For years, the sterling reputations of Bear Sterns, Lehman Brothers and Merrill Lynch served as a substitute for transparency. For years, federal efforts to monitor the trustworthiness of big banks were fought tooth and nail by the same Alan Greenspan who nevertheless says that trust is everything.

James Madison warned us in Federalist No. 51 that men are not angels. Lincoln, while appealing to "the better angels of our nature," nevertheless acknowledged our darker inclinations.

Anyone who's been anywhere near a big investment bank knows that the gentlemen who run them have more in common with Hollywood buccaneers and Washington barracudas than they do with the Marquess of Queensbury. Maybe on Planet Fountainhead the economy runs on trust, but on this one, reputations aren't warrants of integrity, they're commodities marketed by the branding industry and burnished by the business journalism business.

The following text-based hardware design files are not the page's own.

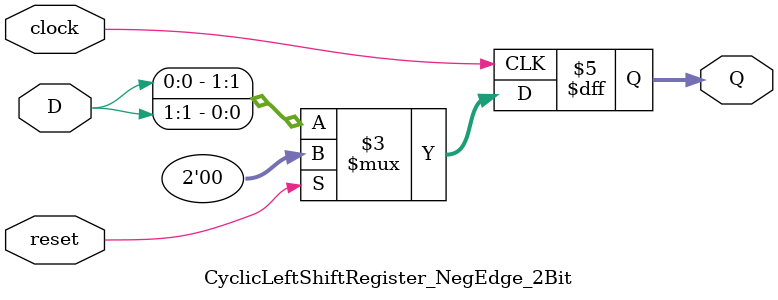
<source format=v>
module CyclicLeftShiftRegister_NegEdge_2Bit (clock, reset, D, Q);
    input clock;
    input reset;
    input [1:0] D;
    output reg [1:0] Q;

    always @(negedge clock)
    begin
        if (reset)
            Q <= 2'b00;
        else
            Q <= {D[0:0], D[1]};        
    end
endmodule

</source>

Bill Moyers, interviewing George Soros a few days ago, asked him whether the global economic system has "become so complex, with such gargantuan forces interlocked with each other, driving it forward, that it doesn't know how to obey Adam Smith's natural laws."

No, said Soros, "I think our ability to govern ourselves doesn't keep pace with our ability to exercise power over nature, control over nature. And we could actually destroy our civilization because of our inability to govern ourselves."

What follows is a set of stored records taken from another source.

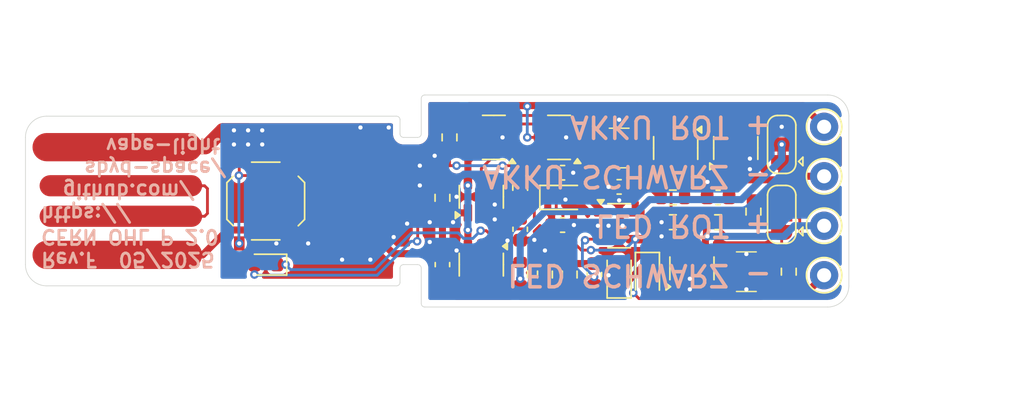
<source format=kicad_pcb>
(kicad_pcb
	(version 20240108)
	(generator "pcbnew")
	(generator_version "8.0")
	(general
		(thickness 1.6)
		(legacy_teardrops no)
	)
	(paper "A5")
	(title_block
		(title "vapelight")
		(date "05/2025")
		(rev "F")
		(company "SBYD")
	)
	(layers
		(0 "F.Cu" signal)
		(31 "B.Cu" signal)
		(32 "B.Adhes" user "B.Adhesive")
		(33 "F.Adhes" user "F.Adhesive")
		(34 "B.Paste" user)
		(35 "F.Paste" user)
		(36 "B.SilkS" user "B.Silkscreen")
		(37 "F.SilkS" user "F.Silkscreen")
		(38 "B.Mask" user)
		(39 "F.Mask" user)
		(40 "Dwgs.User" user "User.Drawings")
		(41 "Cmts.User" user "User.Comments")
		(42 "Eco1.User" user "User.Eco1")
		(43 "Eco2.User" user "User.Eco2")
		(44 "Edge.Cuts" user)
		(45 "Margin" user)
		(46 "B.CrtYd" user "B.Courtyard")
		(47 "F.CrtYd" user "F.Courtyard")
		(48 "B.Fab" user)
		(49 "F.Fab" user)
		(50 "User.1" user)
		(51 "User.2" user)
		(52 "User.3" user)
		(53 "User.4" user)
		(54 "User.5" user)
		(55 "User.6" user)
		(56 "User.7" user)
		(57 "User.8" user)
		(58 "User.9" user)
	)
	(setup
		(stackup
			(layer "F.SilkS"
				(type "Top Silk Screen")
				(color "White")
			)
			(layer "F.Paste"
				(type "Top Solder Paste")
			)
			(layer "F.Mask"
				(type "Top Solder Mask")
				(color "Purple")
				(thickness 0.01)
			)
			(layer "F.Cu"
				(type "copper")
				(thickness 0.035)
			)
			(layer "dielectric 1"
				(type "core")
				(color "FR4 natural")
				(thickness 1.51)
				(material "FR4")
				(epsilon_r 4.5)
				(loss_tangent 0.02)
			)
			(layer "B.Cu"
				(type "copper")
				(thickness 0.035)
			)
			(layer "B.Mask"
				(type "Bottom Solder Mask")
				(color "Purple")
				(thickness 0.01)
			)
			(layer "B.Paste"
				(type "Bottom Solder Paste")
			)
			(layer "B.SilkS"
				(type "Bottom Silk Screen")
				(color "White")
			)
			(copper_finish "ENIG")
			(dielectric_constraints no)
		)
		(pad_to_mask_clearance 0)
		(allow_soldermask_bridges_in_footprints no)
		(pcbplotparams
			(layerselection 0x00010fc_ffffffff)
			(plot_on_all_layers_selection 0x0000000_00000000)
			(disableapertmacros no)
			(usegerberextensions yes)
			(usegerberattributes no)
			(usegerberadvancedattributes no)
			(creategerberjobfile no)
			(dashed_line_dash_ratio 12.000000)
			(dashed_line_gap_ratio 3.000000)
			(svgprecision 4)
			(plotframeref no)
			(viasonmask no)
			(mode 1)
			(useauxorigin no)
			(hpglpennumber 1)
			(hpglpenspeed 20)
			(hpglpendiameter 15.000000)
			(pdf_front_fp_property_popups yes)
			(pdf_back_fp_property_popups yes)
			(dxfpolygonmode yes)
			(dxfimperialunits yes)
			(dxfusepcbnewfont yes)
			(psnegative no)
			(psa4output no)
			(plotreference yes)
			(plotvalue no)
			(plotfptext yes)
			(plotinvisibletext no)
			(sketchpadsonfab no)
			(subtractmaskfromsilk yes)
			(outputformat 1)
			(mirror no)
			(drillshape 0)
			(scaleselection 1)
			(outputdirectory "fab_rev_e/")
		)
	)
	(net 0 "")
	(net 1 "-BATT")
	(net 2 "Net-(U1-VCC)")
	(net 3 "Net-(D2-A)")
	(net 4 "Net-(D2-K)")
	(net 5 "Net-(Q1A-G1)")
	(net 6 "Net-(Q1B-G2)")
	(net 7 "Net-(Q1A-D1)")
	(net 8 "GND")
	(net 9 "VCC")
	(net 10 "Net-(U2-PROG)")
	(net 11 "Net-(U1-CS)")
	(net 12 "+BATT")
	(net 13 "unconnected-(U1-TD-Pad4)")
	(net 14 "Net-(U5-C)")
	(net 15 "Net-(C6-Pad2)")
	(net 16 "Net-(J1-D+)")
	(net 17 "Net-(U3-EN)")
	(net 18 "Net-(D3-K)")
	(net 19 "Net-(U3-FB)")
	(net 20 "Net-(D3-A)")
	(net 21 "Net-(D4-A)")
	(net 22 "+LED")
	(net 23 "-LED")
	(net 24 "Net-(R5-Pad1)")
	(net 25 "Net-(U5-D)")
	(net 26 "Net-(D4-K)")
	(net 27 "Net-(U5-Q)")
	(net 28 "GND1")
	(net 29 "Net-(JP4-C)")
	(net 30 "Net-(JP4-B)")
	(footprint "Package_TO_SOT_SMD:SOT-23-5" (layer "F.Cu") (at 101.75 66.2 90))
	(footprint "Resistor_SMD:R_0603_1608Metric" (layer "F.Cu") (at 108 71.7 90))
	(footprint "Resistor_SMD:R_0603_1608Metric" (layer "F.Cu") (at 121 67.25 90))
	(footprint "vape_project:SolderJumper-3_P1.3mm_Bridged123_RoundedPad1.0x1.5mm" (layer "F.Cu") (at 123 67.45 90))
	(footprint "Connector_Pin:Pin_D1.0mm_L10.0mm" (layer "F.Cu") (at 126 61.25))
	(footprint "Resistor_SMD:R_0603_1608Metric" (layer "F.Cu") (at 115.3 66.25))
	(footprint "LED_SMD:LED_0603_1608Metric" (layer "F.Cu") (at 86.5 71 180))
	(footprint "Connector_Pin:Pin_D1.0mm_L10.0mm" (layer "F.Cu") (at 126 71.75))
	(footprint "kikit:Tab" (layer "F.Cu") (at 102.75 74.25 90))
	(footprint "Package_TO_SOT_SMD:SOT-23-5" (layer "F.Cu") (at 101.75 71 -90))
	(footprint "kikit:Tab" (layer "F.Cu") (at 102.75 58.75 -90))
	(footprint "Capacitor_SMD:C_0603_1608Metric" (layer "F.Cu") (at 118.5 66.25))
	(footprint "Resistor_SMD:R_0603_1608Metric" (layer "F.Cu") (at 123.5 71.5 -90))
	(footprint "kikit:Tab" (layer "F.Cu") (at 121.75 74.25 90))
	(footprint "Jumper:SolderJumper-3_P1.3mm_Bridged12_RoundedPad1.0x1.5mm" (layer "F.Cu") (at 123 62.5 90))
	(footprint "Resistor_SMD:R_0603_1608Metric" (layer "F.Cu") (at 104.5 71.675 90))
	(footprint "Connector_Pin:Pin_D1.0mm_L10.0mm" (layer "F.Cu") (at 126 68.25))
	(footprint "Resistor_SMD:R_0603_1608Metric" (layer "F.Cu") (at 106.25 71.7 90))
	(footprint "Connector_Pin:Pin_D1.0mm_L10.0mm" (layer "F.Cu") (at 126 64.75))
	(footprint "Diode_SMD:D_SOD-323" (layer "F.Cu") (at 111.5 71.75 90))
	(footprint "Package_TO_SOT_SMD:SOT-23-6" (layer "F.Cu") (at 119.75 62.75 90))
	(footprint "Resistor_SMD:R_0603_1608Metric" (layer "F.Cu") (at 99 66.275 90))
	(footprint "Package_TO_SOT_SMD:SOT-23-6" (layer "F.Cu") (at 102.6375 62 180))
	(footprint "kikit:Tab" (layer "F.Cu") (at 121.75 58.75 -90))
	(footprint "Capacitor_SMD:C_0603_1608Metric" (layer "F.Cu") (at 107.5 64.5 180))
	(footprint "Capacitor_SMD:C_0603_1608Metric" (layer "F.Cu") (at 109.75 71.7 -90))
	(footprint "Resistor_SMD:R_0603_1608Metric" (layer "F.Cu") (at 104.5 65.5 90))
	(footprint "Resistor_SMD:R_0603_1608Metric" (layer "F.Cu") (at 115.3 68 180))
	(footprint "Capacitor_SMD:C_0603_1608Metric" (layer "F.Cu") (at 107.5 68.2))
	(footprint "kikit:Tab" (layer "F.Cu") (at 85.25 60.24 -90))
	(footprint "vape_project:L_3x3" (layer "F.Cu") (at 120.5 71.5 180))
	(footprint "Resistor_SMD:R_0603_1608Metric" (layer "F.Cu") (at 99.5 62 90))
	(footprint "Package_TO_SOT_SMD:SOT-23-6" (layer "F.Cu") (at 115.5 62.75 -90))
	(footprint "Resistor_SMD:R_0603_1608Metric" (layer "F.Cu") (at 118.5 68 180))
	(footprint "vape_project:L_3x3" (layer "F.Cu") (at 111.5 62.75 180))
	(footprint "Package_TO_SOT_SMD:TSOT-23-5" (layer "F.Cu") (at 116.65 71.2625 90))
	(footprint "Capacitor_SMD:C_0603_1608Metric" (layer "F.Cu") (at 99 71 -90))
	(footprint "Capacitor_SMD:C_0603_1608Metric" (layer "F.Cu") (at 104.5 68.5 90))
	(footprint "kikit:Tab" (layer "F.Cu") (at 85.25 72.75 90))
	(footprint "Button_Switch_SMD:SW_Push_1P1T_XKB_TS-1187A" (layer "F.Cu") (at 86.5 66.5 -90))
	(footprint "Package_TO_SOT_SMD:SOT-23-5" (layer "F.Cu") (at 111.5 68.25))
	(footprint "Diode_SMD:D_SOD-323" (layer "F.Cu") (at 113.5 71.75 -90))
	(footprint "vape_project:PCB_USB"
		(layer "F.Cu")
		(uuid "f083b5e9-346f-474f-ab52-846930c81201")
		(at 76 66.5 90)
		(property "Reference" "J1"
			(at 0 8.5 90)
			(unlocked yes)
			(layer "F.SilkS")
			(hide yes)
			(uuid "9e2a12f4-ffac-46c7-86be-2f903b85b477")
			(effects
				(font
					(size 0.75 0.75)
					(thickness 0.15)
				)
			)
		)
		(property "Value" "USB
... [157444 chars truncated]
</source>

Since 1980, the religion of free market fundamentalism has held the nation in its thrall. By relinquishing responsibility for the rules of the market, we absolved ourselves of accountability for its outcomes. Self-government is what we do to prevent greed from getting the better of us.

It's the use of power to check power, of human nature to check nature, of policy to check luck.

If Wall Street got drunk, it is the cult of the hidden hand that held the bottle.